Direttiva case green, prolungate le scadenze: cosa cambia

L’accordo sull’EPBD dell’Unione Europea mira a rendere gli edifici più efficienti dal punto di vista energetico, con l’obiettivo di ridurre il consumo energetico del 40% entro il 2050. Le modifiche includono il prolungamento al 2040 per porre fine alle caldaie a gas e la transizione verso edifici a emissioni zero entro il 2030.

Classe, Energetica

Il recente accordo raggiunto tra il Parlamento europeo, il Consiglio e la Commissione europea, noto come direttiva EPBD, ha l’ambizioso obiettivo di migliorare l’efficienza energetica degli edifici nell’Unione Europea.

Il proposito primario è ridurre il consumo energetico del 40% entro il 2050. Tuttavia, nonostante questa meta, sono stati introdotti alcuni aggiustamenti che attenuano alcune restrizioni precedentemente fissate.

Prolungamento del termine e incentivi

Classe, Energetica

Tra le principali modifiche, c’è il prolungamento del termine per l’eliminazione delle caldaie a gas. Inizialmente prevista per il 2035, questa misura è stata spostata al 2040.

È stata mantenuta, però, l’idea di offrire incentivi per le caldaie ibride fino al 2025, come strategia di transizione verso soluzioni meno impattanti dal punto di vista ambientale.

Obbligo di edifici a emissioni zero entro il 2030

L’accordo richiede anche una significativa riduzione del consumo energetico entro il 2030 sia per gli edifici residenziali che per quelli non residenziali.

L’obiettivo è ambizioso: si richiede che gli edifici residenziali raggiungano emissioni zero entro il 2030, mentre per quelli pubblici la scadenza è stata fissata al 2028. Questa direttiva mira a rendere gli edifici più sostenibili, riducendo l’impatto ambientale delle abitazioni e degli spazi pubblici.

Eliminazione dei parametri delle classi energetiche individuali

Una delle modifiche sostanziali apportate dalla direttiva riguarda l’eliminazione dei parametri delle classi energetiche associate a ciascun singolo edificio.
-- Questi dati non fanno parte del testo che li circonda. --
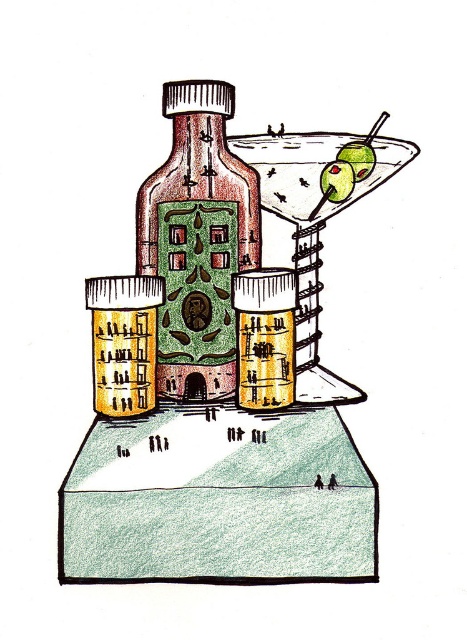
You are a bartender preparing a cocktail. You have a matte glass bottle at center and a shiny glass martini at upper right in front of you. Which container should you pour the liquid into if you want to use the taller one?

The matte glass bottle at center is taller than the shiny glass martini at upper right, so you should pour the liquid into the matte glass bottle at center.

You are a bartender preparing a drink. You have a matte glass bottle at center and a shiny glass martini at upper right. Which container can hold more liquid based on their widths?

The shiny glass martini at upper right can hold more liquid because its width is greater than the matte glass bottle at center.

You are at a bar and want to grab the green matte olive at upper center from the martini glass. The martini glass is to the right of the matte glass bottle at center. Can you reach the olive without moving the bottle?

The matte glass bottle at center is closer to the viewer than the green matte olive at upper center, so you would need to move the bottle to access the olive.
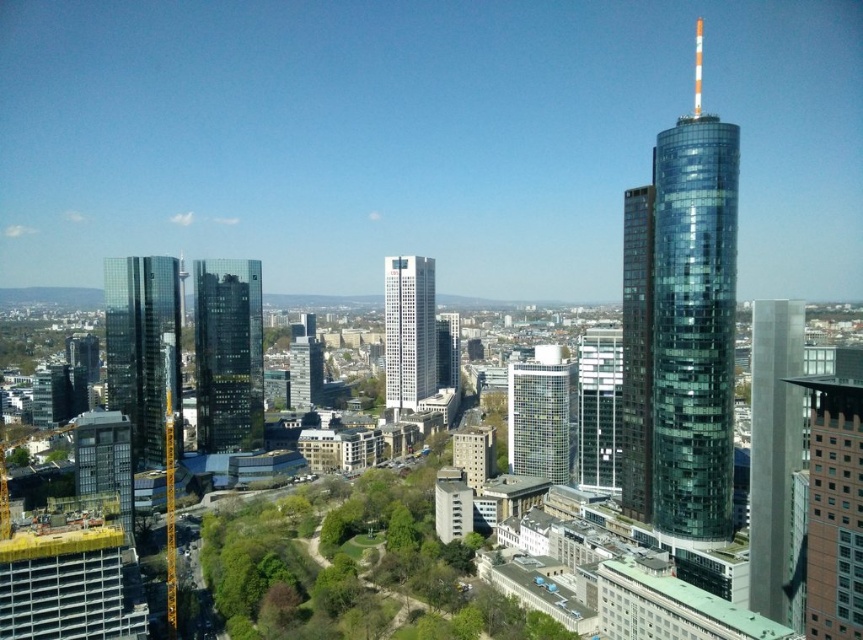
Between point (836, 618) and point (402, 323), which one is positioned in front?

Positioned in front is point (836, 618).

Can you confirm if brown brick building at right is wider than white glass skyscraper at center?

In fact, brown brick building at right might be narrower than white glass skyscraper at center.

At what (x,y) coordinates should I click in order to perform the action: click on brown brick building at right. Please return your answer as a coordinate pair (x, y). The width and height of the screenshot is (863, 640). Looking at the image, I should click on (829, 500).

Does brown brick building at right appear on the right side of shiny glass skyscraper at center-left?

Indeed, brown brick building at right is positioned on the right side of shiny glass skyscraper at center-left.

Is brown brick building at right closer to the viewer compared to shiny glass skyscraper at center-left?

Yes, brown brick building at right is closer to the viewer.

What do you see at coordinates (829, 500) in the screenshot? I see `brown brick building at right` at bounding box center [829, 500].

Where is `brown brick building at right`? The height and width of the screenshot is (640, 863). brown brick building at right is located at coordinates (829, 500).

Who is positioned more to the left, shiny glass skyscraper at center-left or silver glass skyscraper at center?

From the viewer's perspective, shiny glass skyscraper at center-left appears more on the left side.

Does shiny glass skyscraper at center-left appear under silver glass skyscraper at center?

Actually, shiny glass skyscraper at center-left is above silver glass skyscraper at center.

The image size is (863, 640). Describe the element at coordinates (228, 355) in the screenshot. I see `shiny glass skyscraper at center-left` at that location.

This screenshot has height=640, width=863. In order to click on shiny glass skyscraper at center-left in this screenshot , I will do `click(228, 355)`.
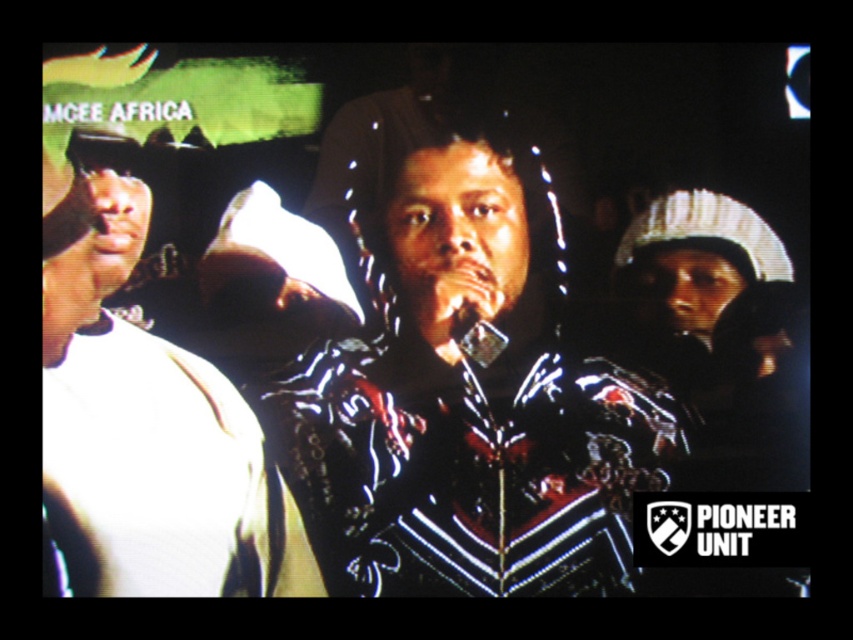
Does point (459, 397) come behind point (242, 529)?

Yes, it is.

Can you confirm if shiny black jacket at center is taller than white matte shirt at left?

Indeed, shiny black jacket at center has a greater height compared to white matte shirt at left.

What do you see at coordinates (457, 388) in the screenshot?
I see `shiny black jacket at center` at bounding box center [457, 388].

You are a GUI agent. You are given a task and a screenshot of the screen. Output one action in this format:
    pyautogui.click(x=<x>, y=<y>)
    Task: Click on the shiny black jacket at center
    The height and width of the screenshot is (640, 853).
    Given the screenshot: What is the action you would take?
    pyautogui.click(x=457, y=388)

What do you see at coordinates (148, 433) in the screenshot? The width and height of the screenshot is (853, 640). I see `white matte shirt at left` at bounding box center [148, 433].

Is the position of white matte shirt at left more distant than that of metallic silver microphone at center?

No, it is in front of metallic silver microphone at center.

What are the coordinates of `white matte shirt at left` in the screenshot? It's located at (148, 433).

Is point (340, 525) positioned in front of point (462, 346)?

That is True.

Based on the photo, who is more distant from viewer, (368, 106) or (471, 344)?

The point (471, 344) is more distant.

Is point (500, 532) behind point (483, 356)?

That is False.

At what (x,y) coordinates should I click in order to perform the action: click on shiny black jacket at center. Please return your answer as a coordinate pair (x, y). The image size is (853, 640). Looking at the image, I should click on (457, 388).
L’accento sarà posto sulle medie di riferimento definite da ciascuno Stato membro.

Questo cambio si prefigge di offrire una maggiore flessibilità, permettendo agli Stati di adattare le normative in base alle caratteristiche del proprio patrimonio edilizio e alla propria traiettoria di ristrutturazione.
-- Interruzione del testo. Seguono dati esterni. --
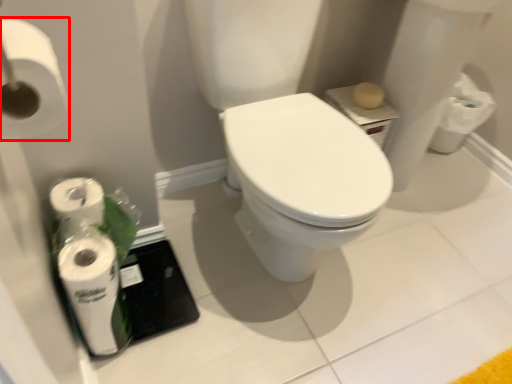
Question: Considering the relative positions of toilet paper (annotated by the red box) and toilet paper in the image provided, where is toilet paper (annotated by the red box) located with respect to the staircase?

Choices:
 (A) right
 (B) left

Answer: (A)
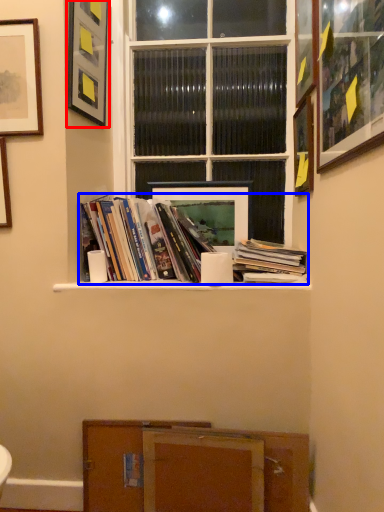
Question: Which point is further to the camera, picture frame (highlighted by a red box) or book (highlighted by a blue box)?

Choices:
 (A) picture frame
 (B) book

Answer: (B)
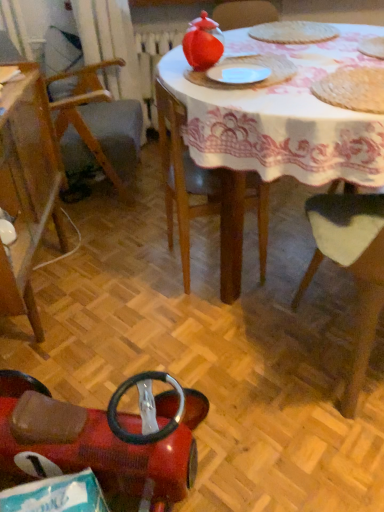
I want to click on free space that is in between woven mat at upper right, which is the 1th food from front to back, and matte glass tea pot at upper center, so click(x=295, y=82).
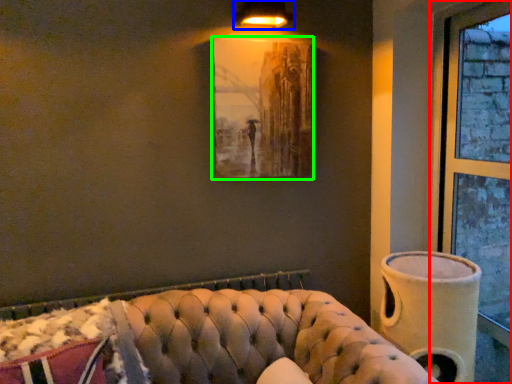
Question: Considering the real-world distances, which object is closest to window (highlighted by a red box)? lamp (highlighted by a blue box) or picture frame (highlighted by a green box).

Choices:
 (A) lamp
 (B) picture frame

Answer: (B)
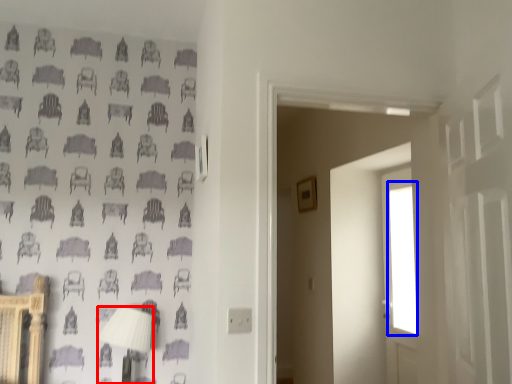
Question: Which of the following is the closest to the observer, table lamp (highlighted by a red box) or window (highlighted by a blue box)?

Choices:
 (A) table lamp
 (B) window

Answer: (A)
Approvazione in sospeso dell’accordo e implicazioni future

L’accordo sull’EPBD è ancora in fase provvisoria e deve passare attraverso il processo formale di approvazione e adozione da parte del Parlamento e del Consiglio europeo.

Una volta adottata ufficialmente, questa direttiva avrà un impatto significativo sulle politiche energetiche e sul settore edile in tutta l’Unione Europea, proponendo un percorso verso edifici più sostenibili e a emissioni zero.